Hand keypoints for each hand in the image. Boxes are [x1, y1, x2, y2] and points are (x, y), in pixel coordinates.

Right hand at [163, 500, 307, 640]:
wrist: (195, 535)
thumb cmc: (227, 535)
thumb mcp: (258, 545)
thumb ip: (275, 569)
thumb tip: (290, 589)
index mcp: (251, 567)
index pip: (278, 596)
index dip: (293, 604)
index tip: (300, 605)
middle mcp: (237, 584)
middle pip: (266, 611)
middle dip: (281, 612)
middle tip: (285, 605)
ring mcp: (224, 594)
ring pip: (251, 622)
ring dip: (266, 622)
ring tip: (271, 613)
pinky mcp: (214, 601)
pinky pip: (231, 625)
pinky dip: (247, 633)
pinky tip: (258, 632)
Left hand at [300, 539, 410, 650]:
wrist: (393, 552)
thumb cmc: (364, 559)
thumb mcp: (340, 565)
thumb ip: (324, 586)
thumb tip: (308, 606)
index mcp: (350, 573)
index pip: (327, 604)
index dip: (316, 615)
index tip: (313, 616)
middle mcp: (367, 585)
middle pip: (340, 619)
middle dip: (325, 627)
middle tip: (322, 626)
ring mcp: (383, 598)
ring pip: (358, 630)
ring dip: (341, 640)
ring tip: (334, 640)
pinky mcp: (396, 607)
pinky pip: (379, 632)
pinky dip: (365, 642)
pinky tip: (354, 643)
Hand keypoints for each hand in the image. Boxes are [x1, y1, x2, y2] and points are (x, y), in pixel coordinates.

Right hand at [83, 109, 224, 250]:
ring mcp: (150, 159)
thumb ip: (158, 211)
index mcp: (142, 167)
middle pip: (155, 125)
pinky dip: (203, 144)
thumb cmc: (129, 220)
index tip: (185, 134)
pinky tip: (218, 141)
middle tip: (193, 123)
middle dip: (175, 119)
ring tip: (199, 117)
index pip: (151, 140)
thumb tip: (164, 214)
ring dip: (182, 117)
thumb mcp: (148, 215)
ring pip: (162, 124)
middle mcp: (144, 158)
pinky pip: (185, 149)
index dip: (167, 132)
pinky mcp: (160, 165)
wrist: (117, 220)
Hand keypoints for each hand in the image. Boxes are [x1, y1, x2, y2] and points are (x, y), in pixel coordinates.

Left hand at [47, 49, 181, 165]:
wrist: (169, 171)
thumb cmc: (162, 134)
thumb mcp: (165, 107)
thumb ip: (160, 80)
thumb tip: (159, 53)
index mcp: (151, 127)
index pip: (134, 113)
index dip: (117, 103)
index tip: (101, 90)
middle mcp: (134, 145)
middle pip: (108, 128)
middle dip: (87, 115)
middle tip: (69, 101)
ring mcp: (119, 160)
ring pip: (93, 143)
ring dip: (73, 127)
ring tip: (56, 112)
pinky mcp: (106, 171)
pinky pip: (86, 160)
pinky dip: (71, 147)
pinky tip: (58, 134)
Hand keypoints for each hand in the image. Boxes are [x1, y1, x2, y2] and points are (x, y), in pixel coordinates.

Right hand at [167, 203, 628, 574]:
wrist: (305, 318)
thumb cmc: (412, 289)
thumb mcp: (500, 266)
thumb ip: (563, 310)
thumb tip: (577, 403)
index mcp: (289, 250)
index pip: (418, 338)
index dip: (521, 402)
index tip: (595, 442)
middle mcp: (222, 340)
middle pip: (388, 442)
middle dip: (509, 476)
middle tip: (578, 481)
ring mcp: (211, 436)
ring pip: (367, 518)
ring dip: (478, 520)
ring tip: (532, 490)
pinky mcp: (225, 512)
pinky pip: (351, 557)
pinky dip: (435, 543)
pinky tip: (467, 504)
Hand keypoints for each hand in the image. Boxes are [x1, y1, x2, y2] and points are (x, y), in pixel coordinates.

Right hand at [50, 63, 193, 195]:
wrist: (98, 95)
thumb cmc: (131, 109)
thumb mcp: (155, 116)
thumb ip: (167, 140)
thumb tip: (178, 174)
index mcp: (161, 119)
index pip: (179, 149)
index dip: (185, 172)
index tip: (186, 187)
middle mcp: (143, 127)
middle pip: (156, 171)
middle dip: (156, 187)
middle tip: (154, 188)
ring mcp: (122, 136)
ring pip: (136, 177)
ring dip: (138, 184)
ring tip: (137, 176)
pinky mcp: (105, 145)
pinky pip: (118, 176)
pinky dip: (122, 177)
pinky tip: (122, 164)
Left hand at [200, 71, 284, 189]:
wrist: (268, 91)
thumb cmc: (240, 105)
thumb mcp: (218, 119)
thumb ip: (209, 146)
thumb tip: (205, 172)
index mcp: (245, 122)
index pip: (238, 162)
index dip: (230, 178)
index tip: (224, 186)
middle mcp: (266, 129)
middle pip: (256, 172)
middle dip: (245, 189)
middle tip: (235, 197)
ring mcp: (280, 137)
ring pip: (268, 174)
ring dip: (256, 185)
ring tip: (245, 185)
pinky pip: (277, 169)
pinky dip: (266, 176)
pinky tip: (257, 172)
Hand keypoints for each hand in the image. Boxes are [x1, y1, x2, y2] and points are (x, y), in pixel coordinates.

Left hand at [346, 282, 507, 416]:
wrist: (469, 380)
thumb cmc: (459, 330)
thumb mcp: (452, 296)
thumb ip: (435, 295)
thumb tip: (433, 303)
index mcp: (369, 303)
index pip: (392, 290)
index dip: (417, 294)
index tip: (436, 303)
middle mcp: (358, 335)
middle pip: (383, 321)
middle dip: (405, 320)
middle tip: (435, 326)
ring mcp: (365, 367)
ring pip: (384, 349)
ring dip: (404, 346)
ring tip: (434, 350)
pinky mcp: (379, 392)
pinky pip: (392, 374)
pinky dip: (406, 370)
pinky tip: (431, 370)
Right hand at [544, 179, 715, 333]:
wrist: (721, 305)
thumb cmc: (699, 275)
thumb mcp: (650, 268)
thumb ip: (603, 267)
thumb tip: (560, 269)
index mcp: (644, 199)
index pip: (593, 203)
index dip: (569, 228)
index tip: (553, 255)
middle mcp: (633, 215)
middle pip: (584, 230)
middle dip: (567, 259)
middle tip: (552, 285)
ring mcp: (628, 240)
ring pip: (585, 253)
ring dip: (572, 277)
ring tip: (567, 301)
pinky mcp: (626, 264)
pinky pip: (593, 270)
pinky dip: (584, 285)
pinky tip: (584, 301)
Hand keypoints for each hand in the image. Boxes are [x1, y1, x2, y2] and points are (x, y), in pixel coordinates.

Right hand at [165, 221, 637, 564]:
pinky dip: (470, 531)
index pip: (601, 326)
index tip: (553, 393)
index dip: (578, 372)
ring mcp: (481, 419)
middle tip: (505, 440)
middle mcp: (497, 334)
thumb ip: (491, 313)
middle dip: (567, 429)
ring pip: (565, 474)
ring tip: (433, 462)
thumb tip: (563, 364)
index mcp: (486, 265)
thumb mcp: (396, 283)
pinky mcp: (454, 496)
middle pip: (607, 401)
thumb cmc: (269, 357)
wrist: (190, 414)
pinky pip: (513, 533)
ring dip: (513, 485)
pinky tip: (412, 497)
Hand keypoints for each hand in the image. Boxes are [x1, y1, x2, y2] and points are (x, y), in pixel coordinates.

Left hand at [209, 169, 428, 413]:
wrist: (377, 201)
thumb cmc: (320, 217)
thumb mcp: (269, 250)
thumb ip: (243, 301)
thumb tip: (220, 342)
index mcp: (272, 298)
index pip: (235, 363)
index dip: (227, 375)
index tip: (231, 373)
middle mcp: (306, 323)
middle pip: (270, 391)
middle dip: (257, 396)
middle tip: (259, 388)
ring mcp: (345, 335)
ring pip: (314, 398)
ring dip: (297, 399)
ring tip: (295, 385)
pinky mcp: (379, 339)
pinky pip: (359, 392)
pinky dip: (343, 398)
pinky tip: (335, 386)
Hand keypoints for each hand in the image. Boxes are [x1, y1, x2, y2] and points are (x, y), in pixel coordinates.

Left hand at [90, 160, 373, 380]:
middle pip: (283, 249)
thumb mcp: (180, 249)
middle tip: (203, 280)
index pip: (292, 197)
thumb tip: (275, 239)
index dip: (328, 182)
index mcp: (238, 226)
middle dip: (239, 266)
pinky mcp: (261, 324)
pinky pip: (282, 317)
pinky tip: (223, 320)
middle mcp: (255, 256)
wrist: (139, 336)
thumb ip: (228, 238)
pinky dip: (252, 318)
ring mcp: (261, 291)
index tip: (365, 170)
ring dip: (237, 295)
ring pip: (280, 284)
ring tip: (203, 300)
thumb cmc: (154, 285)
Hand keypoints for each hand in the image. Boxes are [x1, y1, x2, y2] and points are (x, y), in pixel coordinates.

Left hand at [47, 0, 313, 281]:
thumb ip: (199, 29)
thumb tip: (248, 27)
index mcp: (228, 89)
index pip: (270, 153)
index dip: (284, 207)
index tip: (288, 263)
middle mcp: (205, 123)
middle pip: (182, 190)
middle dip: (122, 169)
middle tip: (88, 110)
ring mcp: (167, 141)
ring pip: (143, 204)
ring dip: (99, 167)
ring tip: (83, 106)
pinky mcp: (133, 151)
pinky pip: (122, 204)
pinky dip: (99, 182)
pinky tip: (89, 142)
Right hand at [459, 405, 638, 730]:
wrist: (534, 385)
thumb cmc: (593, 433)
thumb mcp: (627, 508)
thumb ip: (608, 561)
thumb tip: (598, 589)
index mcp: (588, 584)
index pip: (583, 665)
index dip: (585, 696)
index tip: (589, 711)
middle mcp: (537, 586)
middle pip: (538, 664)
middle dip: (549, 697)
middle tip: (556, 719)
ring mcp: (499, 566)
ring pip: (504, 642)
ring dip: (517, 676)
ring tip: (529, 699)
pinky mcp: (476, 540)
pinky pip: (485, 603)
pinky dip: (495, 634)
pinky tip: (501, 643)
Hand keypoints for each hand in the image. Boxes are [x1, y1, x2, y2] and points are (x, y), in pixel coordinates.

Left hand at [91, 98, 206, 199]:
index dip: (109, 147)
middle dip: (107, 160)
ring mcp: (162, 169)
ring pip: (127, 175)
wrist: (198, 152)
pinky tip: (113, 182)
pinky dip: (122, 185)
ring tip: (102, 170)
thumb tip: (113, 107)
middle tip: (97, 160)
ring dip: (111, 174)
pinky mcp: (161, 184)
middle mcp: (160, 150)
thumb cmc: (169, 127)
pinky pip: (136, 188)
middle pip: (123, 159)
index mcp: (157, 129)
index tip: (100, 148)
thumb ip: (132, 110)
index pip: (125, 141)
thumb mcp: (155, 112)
----------------------------------------
- [EXERCISE BRIEF] Set down precisely the lines above between the line holding "pinky dip: (584, 285)" and the line holding "pinky mcp: (261, 324)", inclusive, and nothing beyond them.

- [WRITTEN ANSWER]
pinky dip: (584, 285)
pinky tip: (584, 301)
Hand keypoints for each hand in the image. Boxes are [x1, y1, x2, y2] and points are (x, y), in pixel coordinates.

Right hand at [165, 221, 637, 564]:
pinky dip: (470, 531)
index pip: (601, 326)
index tip: (553, 393)
index dip: (578, 372)
ring mcp: (481, 419)
middle tip: (505, 440)
middle mcp: (497, 334)
thumb ip: (491, 313)
middle dip: (567, 429)
ring pip: (565, 474)
ring tip: (433, 462)
thumb tip: (563, 364)
index mcp: (486, 265)
thumb mcp: (396, 283)
pinky mcp: (454, 496)
middle pip: (607, 401)
thumb cmc: (269, 357)
wrist: (190, 414)
pinky pip: (513, 533)
ring dip: (513, 485)
pinky tip: (412, 497)
Hand keypoints for each hand in the image. Boxes are [x1, y1, x2, y2] and points are (x, y), in pixel coordinates.

Left hand at [209, 169, 428, 413]:
wrist: (377, 201)
thumb cmc: (320, 217)
thumb mcp: (269, 250)
thumb ip: (243, 301)
thumb tip: (220, 342)
index mcp: (272, 298)
index pip: (235, 363)
index dip: (227, 375)
index tip: (231, 373)
middle mcp: (306, 323)
middle pip: (270, 391)
middle dip: (257, 396)
middle tip: (259, 388)
ring mcp: (345, 335)
ring pip: (314, 398)
ring dip: (297, 399)
ring tip: (295, 385)
pinky mcp: (379, 339)
pinky pip: (359, 392)
pinky dip: (343, 398)
pinky tip: (335, 386)
Hand keypoints for each hand in the image. Boxes are [x1, y1, x2, y2] and points are (x, y), in pixel coordinates.

Left hand at [90, 160, 373, 380]:
middle pip: (283, 249)
thumb mcp: (180, 249)
middle tip: (203, 280)
index pip: (292, 197)
thumb tip: (275, 239)
index dip: (328, 182)
index mcp: (238, 226)
middle dip: (239, 266)
pinky mcp: (261, 324)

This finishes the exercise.